* **What the task asks**: Only lines containing the word "questions" are needed; pull them out of the material.

******************************

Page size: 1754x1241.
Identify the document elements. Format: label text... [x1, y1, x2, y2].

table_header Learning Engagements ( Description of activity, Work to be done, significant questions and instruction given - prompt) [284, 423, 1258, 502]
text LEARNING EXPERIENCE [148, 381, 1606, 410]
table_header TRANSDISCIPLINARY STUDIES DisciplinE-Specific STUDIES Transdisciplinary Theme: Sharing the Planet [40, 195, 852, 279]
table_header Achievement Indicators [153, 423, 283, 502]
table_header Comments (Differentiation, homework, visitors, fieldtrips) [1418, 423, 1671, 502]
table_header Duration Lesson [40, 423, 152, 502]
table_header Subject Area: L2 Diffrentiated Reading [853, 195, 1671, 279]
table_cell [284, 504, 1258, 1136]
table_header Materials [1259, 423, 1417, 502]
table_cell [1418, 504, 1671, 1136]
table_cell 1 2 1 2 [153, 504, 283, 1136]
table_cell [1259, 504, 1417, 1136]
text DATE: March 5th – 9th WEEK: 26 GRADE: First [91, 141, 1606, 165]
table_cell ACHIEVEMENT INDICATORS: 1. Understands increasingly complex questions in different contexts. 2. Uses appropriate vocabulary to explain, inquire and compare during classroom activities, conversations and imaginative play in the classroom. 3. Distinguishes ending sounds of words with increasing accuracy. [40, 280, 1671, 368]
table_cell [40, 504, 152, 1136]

******************************

* **Solution for this exercise**:
table_header Learning Engagements ( Description of activity, Work to be done, significant questions and instruction given - prompt) [284, 423, 1258, 502]
table_cell ACHIEVEMENT INDICATORS: 1. Understands increasingly complex questions in different contexts. 2. Uses appropriate vocabulary to explain, inquire and compare during classroom activities, conversations and imaginative play in the classroom. 3. Distinguishes ending sounds of words with increasing accuracy. [40, 280, 1671, 368]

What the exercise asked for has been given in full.